Re: questionable advice #1: following this dictate the chances are very good that, unless you are passionate about a very obscure and/or little known object of affection, you’ll be making pictures of a subject a lot other picture makers are picturing. Re: #2: creativity and imagination pursued for their own sake will head you straight down the road of cliche picture making. Re: #3: forget breaking the rules and concentrate on making your own rules.
iMo, the only advice worth a damn-employed in finding your own unique artistic vision-is to make lots and lots of pictures of any thing and every thing (no thinking allowed) that catches your eye and and pricks your sensibilities, using a single camera, one lens (or 2, a semi-wide and semi tele). Make small (cheap) prints and look at them. Following this activity for, say, 1/2 a year, I would be surprised if ,when you lay out the pictures, you don’t find some that; 1) capture the look and feel of what you saw, and, 2) stick together as a unified body of pictures.
The purpose of this activity is to discover and, hopefully, begin to understand how you actually see the world. That is, not in a “creative” or “imaginative” sense, but, rather, how you literally see the world using your visual apparatus / senses, just like you do when you open your eyes in the morning.
# 5901-04 / around the house • kitchen life • kitchen sink ~ easy does it
ON A RECENT POST ON ANOTHER SITE THE IDEA OF EDITING one’s work came up. The general response to the post was that editing one’s own work is hard / difficult work and there were suggestions by commenters, re: how to make editing easier.
In my little corner of the picture making world, editing my work has never been hard or difficult. That is so for a number of reasons. One important reason is the fact that, even though I make a lot of pictures (nearly 13,000 pictures in my “finished” picture folder, all made over the past 20 years), those pictures are the result of making very considered single POV selections for making a picture. I rarely “work” a scene other than an exposure bracketing so in most cases it’s one-and-done. The result? There are not a lot of frames to sort through.
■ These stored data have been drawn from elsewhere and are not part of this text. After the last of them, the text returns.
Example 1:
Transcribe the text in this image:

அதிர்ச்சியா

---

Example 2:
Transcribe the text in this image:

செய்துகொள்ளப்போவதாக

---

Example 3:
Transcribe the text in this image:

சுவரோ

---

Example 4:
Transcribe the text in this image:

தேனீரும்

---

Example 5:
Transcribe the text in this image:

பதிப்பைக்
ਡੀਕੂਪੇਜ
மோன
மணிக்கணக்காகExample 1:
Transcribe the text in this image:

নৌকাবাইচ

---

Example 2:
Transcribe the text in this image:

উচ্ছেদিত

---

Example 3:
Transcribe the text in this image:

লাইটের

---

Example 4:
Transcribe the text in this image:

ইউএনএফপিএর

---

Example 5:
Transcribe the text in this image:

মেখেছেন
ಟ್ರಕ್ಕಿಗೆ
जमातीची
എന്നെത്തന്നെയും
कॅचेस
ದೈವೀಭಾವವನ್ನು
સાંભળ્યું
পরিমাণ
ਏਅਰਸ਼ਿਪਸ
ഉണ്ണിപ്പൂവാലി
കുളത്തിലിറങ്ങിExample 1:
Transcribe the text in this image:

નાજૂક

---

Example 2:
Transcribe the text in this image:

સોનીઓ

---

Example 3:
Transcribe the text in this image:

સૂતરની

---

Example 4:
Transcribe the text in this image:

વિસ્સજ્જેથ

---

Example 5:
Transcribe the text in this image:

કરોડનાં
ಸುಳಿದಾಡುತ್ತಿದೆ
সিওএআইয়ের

Add to that situation, the fact that I have a very high good picture success rate (feel free to call this a conceit), I do not spend much time having to decide whether a picture is a “keeper” or not. That written, some of my keepers are better than others.
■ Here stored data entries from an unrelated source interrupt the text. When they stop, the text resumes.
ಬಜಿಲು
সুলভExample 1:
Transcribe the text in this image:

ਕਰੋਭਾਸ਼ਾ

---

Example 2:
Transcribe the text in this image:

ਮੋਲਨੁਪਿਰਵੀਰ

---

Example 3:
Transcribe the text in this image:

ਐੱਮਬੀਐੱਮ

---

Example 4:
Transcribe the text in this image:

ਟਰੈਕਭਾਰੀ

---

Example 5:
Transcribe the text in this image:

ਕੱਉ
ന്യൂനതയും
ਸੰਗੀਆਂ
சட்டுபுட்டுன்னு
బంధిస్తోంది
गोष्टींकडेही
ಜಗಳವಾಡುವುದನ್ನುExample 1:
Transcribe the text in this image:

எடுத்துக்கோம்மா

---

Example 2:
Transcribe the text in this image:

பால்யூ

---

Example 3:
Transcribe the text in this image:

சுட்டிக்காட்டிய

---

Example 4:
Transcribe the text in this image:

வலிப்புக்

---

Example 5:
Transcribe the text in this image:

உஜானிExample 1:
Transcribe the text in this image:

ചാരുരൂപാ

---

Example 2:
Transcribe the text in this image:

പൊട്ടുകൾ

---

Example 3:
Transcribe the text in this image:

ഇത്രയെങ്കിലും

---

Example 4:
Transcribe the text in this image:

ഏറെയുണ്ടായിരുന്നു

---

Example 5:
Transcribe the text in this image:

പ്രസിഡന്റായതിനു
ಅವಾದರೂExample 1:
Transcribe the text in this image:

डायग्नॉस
How I determine which pictures are merely good, which are better, or which are best, aka: editing, is based upon the same premise I employ in my picture making…that is, trusting my vision-both literal (what my eyes perceive) and figuratively (perceiving forms that are recognizably derived from real life). Or, to put in in other words, I picture whatever pricks my eye and sensibilities and I determine whether my pictures are good / better / best based upon how they prick my eye and sensibilities.
That is, when a picture hits my eye like a big pizza pie and then shakes my nerves and rattles my brain, it slides into my “best of” folder and usually ends up on a wall (my home, in a galley) or in a photo book.